**TASK BRIEF**
Your response should contain only the lines running from the top of the data below through the line with "Figure 4. Radar", both included. Pictures must be omitted.

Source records

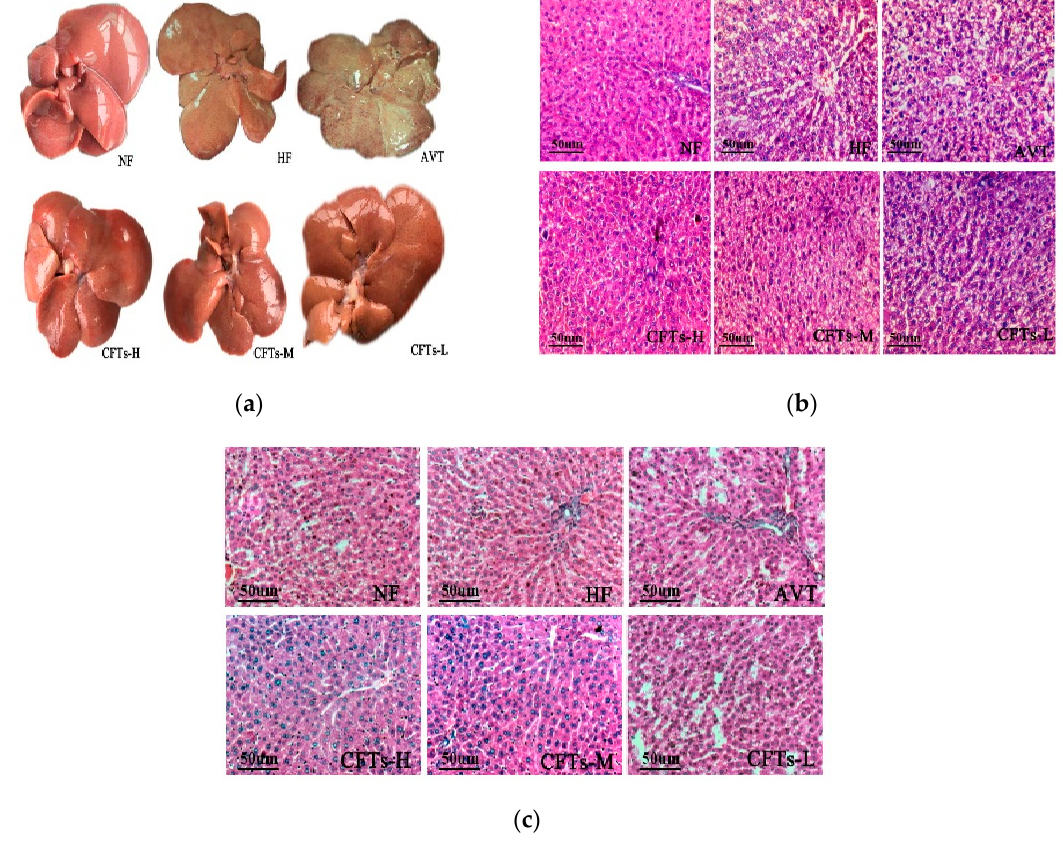
Figure 6. The whole liver ( a ), slices of liver ( b ) and kidney ( c ) from different groups of rats (200 × ) after 6 weeks of treatment. Tissue sections were stained with hematoxylin and eosin (H & E).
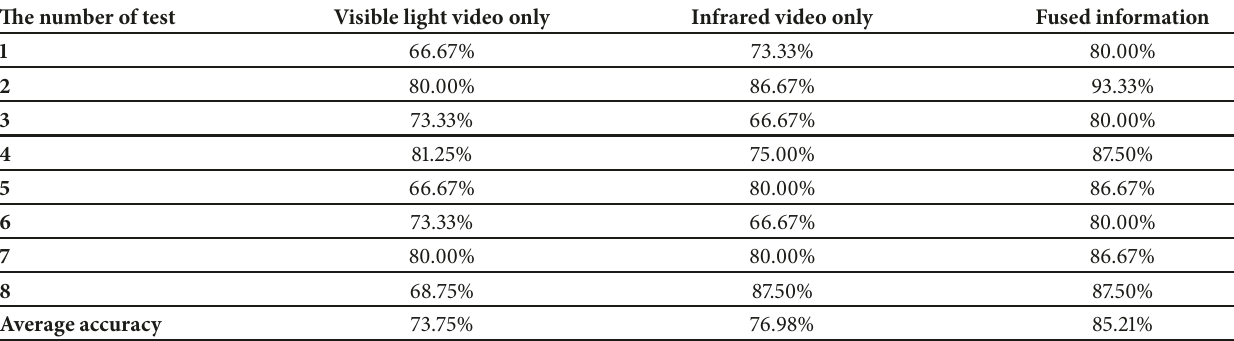
Table 6: The results of 8-fold cross validation.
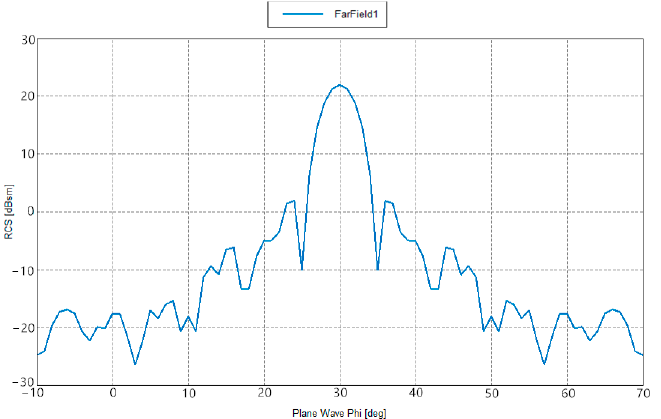
Figure 4. Radar cross-section distribution characteristics with a pitching angle of 55°.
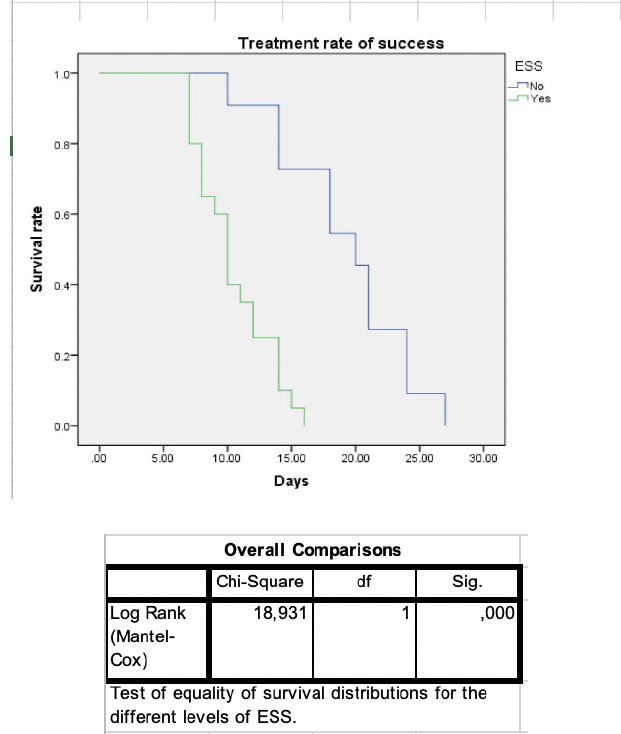
Figure 6. Kaplan–Meier curves representing time to resolution of odontogenic sinusitis between patients undergoing oroantral fistula alone or concomitant endoscopic sinus surgery (ESS). Mean time to healing was 10 days for ESS, and 20 days when ESS was not associated. 1 Log-Rank test for comparing survival rates shows a statistically significant difference ( p = 0.001).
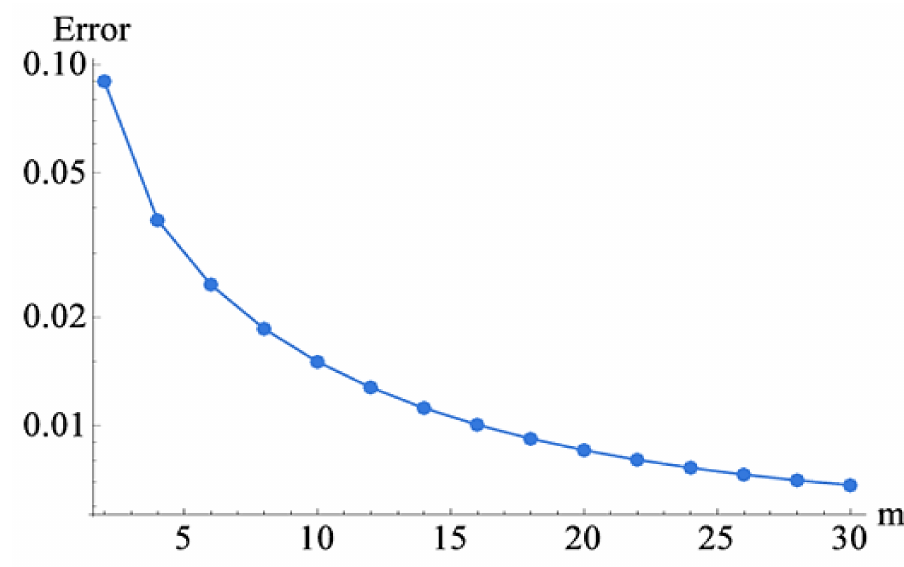
Figure 2. The convergence approach up to 30th order iterations.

**ANSWER BELOW**
Figure 6. The whole liver ( a ), slices of liver ( b ) and kidney ( c ) from different groups of rats (200 × ) after 6 weeks of treatment. Tissue sections were stained with hematoxylin and eosin (H & E).
Table 6: The results of 8-fold cross validation.
Figure 4. Radar cross-section distribution characteristics with a pitching angle of 55°.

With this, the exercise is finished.